Written on 18 January 2019
Carl was a proud employee of Smithfield Logistics, Enfield’s number one house clearance service.
But even for Carl this particular house seemed like a tall order.
They'd been hired by the family of a now deceased hoarder. It was brutal. The hall was stacked from floor to ceiling with newspapers, old bikes, ravaged washing machines, crates and crates of empty beer bottles from the 80’s and giant tacky totem poles.
It only got worse from there. He found 8 boxes of monster munch (best before 9/92) a rotting wooden chicken coup, 193 versions of monopoly and a dustbin full to the brim of dry pasta. It took them four days to clear just the ground floor.
He was into the second week when he found the body. Clearing away old children's sand pits, countless boxes of “books for dummies'' and three full sized mannequins, he saw a green, rotting corpse with tufts of hair missing, maggots in its eyes, a rotting Cardiff City shirt now fused to the body.
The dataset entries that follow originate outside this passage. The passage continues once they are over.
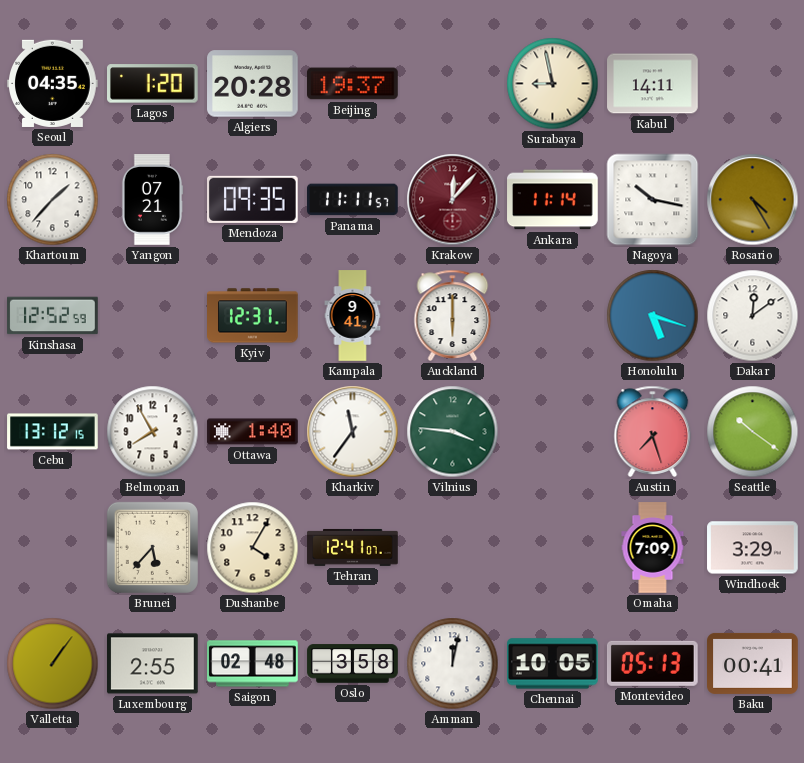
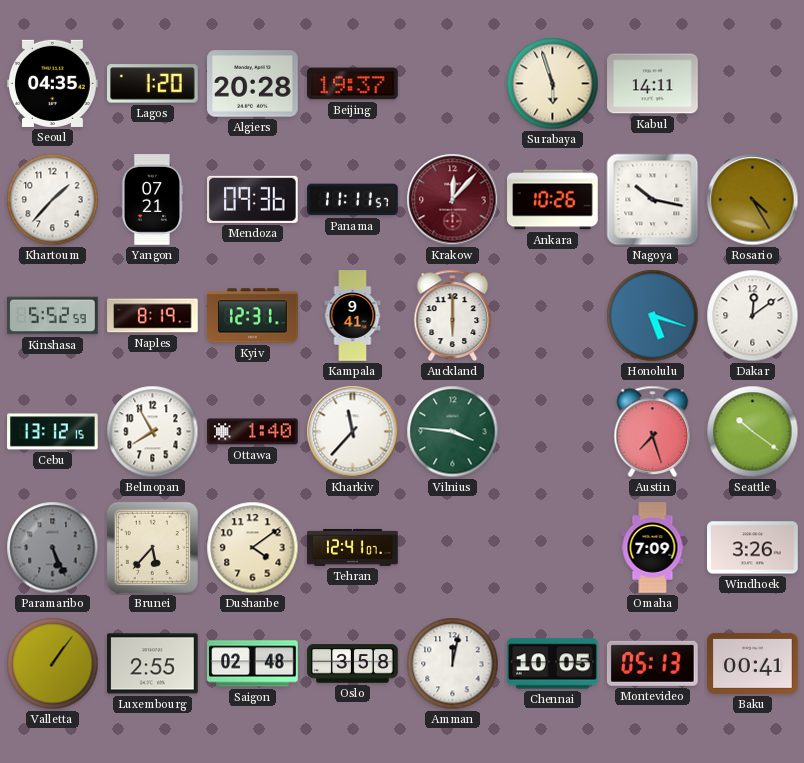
Surabaya: 8:58 -> 5:57
Mendoza: 09:35 -> 09:36
Ankara: 11:14 -> 10:26
Kinshasa: 12:52 -> 5:52
Naples: none -> 8:19
Kharkiv: 11:36 -> 11:37
Paramaribo: none -> 5:26
Dushanbe: 4:05 -> 4:09
Windhoek: 3:29 -> 3:26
Carl was about to shout for help when the corpse began talking to him.
“Can't you just let me rest?”
“You can't stay here. It's a house. You need to be buried or burnt or something. Who are you?”
“His wife. Everyone assumed I left him a couple of years ago because he was so disgusting, but really I was crushed by all the stuff you've just removed from me.”
“Jesus Christ, did your husband know?”
“Nah, I'd threatened to leave him so many times he thought I was gone. Nice of him to look for me, though.”
“I'm really sorry, I'm going to have to call the police.”
The body sighed.
“If you must, but I'm telling you it's nothing suspicious.”
Carl left the room, wondering whether what he’d just seen may be something to do with the open ethanol cans everywhere, his fatigue, the mannequins, or whether he really had just found a rotting corpse. He went to grab his boss for a second opinion.